● **Your instructions**
Please repeat the records below exactly, but only from the line that contains "(1821 - 1900)" onward, ending with the last line.
[Provided material — start]
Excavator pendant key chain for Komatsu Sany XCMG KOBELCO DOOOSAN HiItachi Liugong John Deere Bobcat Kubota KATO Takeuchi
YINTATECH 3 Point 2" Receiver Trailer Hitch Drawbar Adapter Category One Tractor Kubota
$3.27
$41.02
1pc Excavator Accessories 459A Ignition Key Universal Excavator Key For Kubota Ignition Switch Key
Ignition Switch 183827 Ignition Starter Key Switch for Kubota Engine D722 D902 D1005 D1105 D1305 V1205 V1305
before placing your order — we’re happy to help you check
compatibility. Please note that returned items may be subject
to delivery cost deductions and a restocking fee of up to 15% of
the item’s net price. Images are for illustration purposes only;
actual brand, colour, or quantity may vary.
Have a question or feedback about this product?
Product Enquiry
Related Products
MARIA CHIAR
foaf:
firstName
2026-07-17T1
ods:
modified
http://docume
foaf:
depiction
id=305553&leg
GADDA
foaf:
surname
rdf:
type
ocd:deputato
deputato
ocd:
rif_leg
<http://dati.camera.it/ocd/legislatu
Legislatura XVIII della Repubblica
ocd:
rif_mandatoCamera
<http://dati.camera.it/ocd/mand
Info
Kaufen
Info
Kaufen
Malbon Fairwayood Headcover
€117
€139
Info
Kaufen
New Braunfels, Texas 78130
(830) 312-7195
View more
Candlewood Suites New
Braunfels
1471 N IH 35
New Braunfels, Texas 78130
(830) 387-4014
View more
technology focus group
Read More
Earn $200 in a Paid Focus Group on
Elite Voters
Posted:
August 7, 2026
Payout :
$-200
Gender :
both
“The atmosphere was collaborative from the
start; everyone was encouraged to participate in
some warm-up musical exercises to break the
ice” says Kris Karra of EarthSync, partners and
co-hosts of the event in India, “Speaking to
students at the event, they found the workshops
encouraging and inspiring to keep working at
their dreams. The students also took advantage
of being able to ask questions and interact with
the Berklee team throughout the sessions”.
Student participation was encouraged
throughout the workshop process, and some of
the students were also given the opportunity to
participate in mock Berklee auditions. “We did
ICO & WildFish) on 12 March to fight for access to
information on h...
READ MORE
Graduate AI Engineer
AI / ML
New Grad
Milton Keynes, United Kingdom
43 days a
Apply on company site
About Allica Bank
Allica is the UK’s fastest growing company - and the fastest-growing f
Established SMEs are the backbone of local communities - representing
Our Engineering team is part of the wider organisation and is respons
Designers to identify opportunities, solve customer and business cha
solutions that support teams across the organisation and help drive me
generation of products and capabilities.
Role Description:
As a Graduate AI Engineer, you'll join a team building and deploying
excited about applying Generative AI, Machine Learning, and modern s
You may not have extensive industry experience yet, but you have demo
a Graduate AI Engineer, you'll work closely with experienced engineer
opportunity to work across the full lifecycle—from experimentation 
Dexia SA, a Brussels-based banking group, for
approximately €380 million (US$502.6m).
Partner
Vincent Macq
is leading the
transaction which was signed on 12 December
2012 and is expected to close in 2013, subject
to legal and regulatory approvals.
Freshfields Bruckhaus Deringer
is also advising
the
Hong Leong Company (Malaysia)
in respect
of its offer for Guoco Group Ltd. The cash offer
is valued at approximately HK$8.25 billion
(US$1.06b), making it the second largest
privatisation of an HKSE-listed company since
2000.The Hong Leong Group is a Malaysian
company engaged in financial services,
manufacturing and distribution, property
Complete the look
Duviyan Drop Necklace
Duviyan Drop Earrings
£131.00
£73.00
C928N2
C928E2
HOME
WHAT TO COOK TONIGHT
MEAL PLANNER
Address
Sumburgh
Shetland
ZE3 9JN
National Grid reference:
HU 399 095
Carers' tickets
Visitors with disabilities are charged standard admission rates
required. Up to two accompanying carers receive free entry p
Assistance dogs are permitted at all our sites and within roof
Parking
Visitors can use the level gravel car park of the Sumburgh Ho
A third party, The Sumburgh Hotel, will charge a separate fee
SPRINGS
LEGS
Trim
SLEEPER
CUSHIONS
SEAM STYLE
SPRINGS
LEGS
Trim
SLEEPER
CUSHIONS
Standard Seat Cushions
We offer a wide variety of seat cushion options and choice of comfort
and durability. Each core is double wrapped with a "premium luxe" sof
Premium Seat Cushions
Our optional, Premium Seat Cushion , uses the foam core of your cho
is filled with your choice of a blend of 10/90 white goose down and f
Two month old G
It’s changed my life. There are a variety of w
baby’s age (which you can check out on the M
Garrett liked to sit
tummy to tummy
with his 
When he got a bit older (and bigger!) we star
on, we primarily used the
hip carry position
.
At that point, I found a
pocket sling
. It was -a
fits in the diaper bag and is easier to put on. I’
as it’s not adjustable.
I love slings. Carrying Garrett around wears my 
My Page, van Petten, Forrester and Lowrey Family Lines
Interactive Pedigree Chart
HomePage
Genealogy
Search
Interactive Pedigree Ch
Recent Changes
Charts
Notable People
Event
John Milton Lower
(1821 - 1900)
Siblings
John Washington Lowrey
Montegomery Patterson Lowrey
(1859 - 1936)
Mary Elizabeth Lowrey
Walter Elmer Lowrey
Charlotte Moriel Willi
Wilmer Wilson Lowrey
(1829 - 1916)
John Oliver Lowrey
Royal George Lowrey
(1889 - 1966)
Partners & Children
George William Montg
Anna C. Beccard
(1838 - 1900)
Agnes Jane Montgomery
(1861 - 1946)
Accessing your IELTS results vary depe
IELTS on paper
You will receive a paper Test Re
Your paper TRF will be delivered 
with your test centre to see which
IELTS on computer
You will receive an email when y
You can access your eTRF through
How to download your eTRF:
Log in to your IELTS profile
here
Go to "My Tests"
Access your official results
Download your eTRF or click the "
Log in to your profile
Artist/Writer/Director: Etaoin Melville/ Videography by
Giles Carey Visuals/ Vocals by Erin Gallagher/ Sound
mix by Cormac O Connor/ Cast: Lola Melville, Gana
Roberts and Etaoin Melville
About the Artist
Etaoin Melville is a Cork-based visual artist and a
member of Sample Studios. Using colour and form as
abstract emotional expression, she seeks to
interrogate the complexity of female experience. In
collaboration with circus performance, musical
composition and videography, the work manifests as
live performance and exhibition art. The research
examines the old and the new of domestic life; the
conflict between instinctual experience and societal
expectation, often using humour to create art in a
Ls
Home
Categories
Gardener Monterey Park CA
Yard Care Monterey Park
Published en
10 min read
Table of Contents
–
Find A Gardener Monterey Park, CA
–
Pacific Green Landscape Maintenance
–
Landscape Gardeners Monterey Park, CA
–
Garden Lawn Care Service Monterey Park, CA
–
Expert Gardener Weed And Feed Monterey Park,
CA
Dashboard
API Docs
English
[Provided material — finish]
● **Output of the task**
(1821 - 1900)
Siblings
John Washington Lowrey
Montegomery Patterson Lowrey
(1859 - 1936)
Mary Elizabeth Lowrey
Walter Elmer Lowrey
Charlotte Moriel Willi
Wilmer Wilson Lowrey
(1829 - 1916)
John Oliver Lowrey
Royal George Lowrey
(1889 - 1966)
Partners & Children
George William Montg
Anna C. Beccard
(1838 - 1900)
Agnes Jane Montgomery
(1861 - 1946)
Accessing your IELTS results vary depe
IELTS on paper
You will receive a paper Test Re
Your paper TRF will be delivered 
with your test centre to see which
IELTS on computer
You will receive an email when y
You can access your eTRF through
How to download your eTRF:
Log in to your IELTS profile
here
Go to "My Tests"
Access your official results
Download your eTRF or click the "
Log in to your profile
Artist/Writer/Director: Etaoin Melville/ Videography by
Giles Carey Visuals/ Vocals by Erin Gallagher/ Sound
mix by Cormac O Connor/ Cast: Lola Melville, Gana
Roberts and Etaoin Melville
About the Artist
Etaoin Melville is a Cork-based visual artist and a
member of Sample Studios. Using colour and form as
abstract emotional expression, she seeks to
interrogate the complexity of female experience. In
collaboration with circus performance, musical
composition and videography, the work manifests as
live performance and exhibition art. The research
examines the old and the new of domestic life; the
conflict between instinctual experience and societal
expectation, often using humour to create art in a
Ls
Home
Categories
Gardener Monterey Park CA
Yard Care Monterey Park
Published en
10 min read
Table of Contents
–
Find A Gardener Monterey Park, CA
–
Pacific Green Landscape Maintenance
–
Landscape Gardeners Monterey Park, CA
–
Garden Lawn Care Service Monterey Park, CA
–
Expert Gardener Weed And Feed Monterey Park,
CA
Dashboard
API Docs
English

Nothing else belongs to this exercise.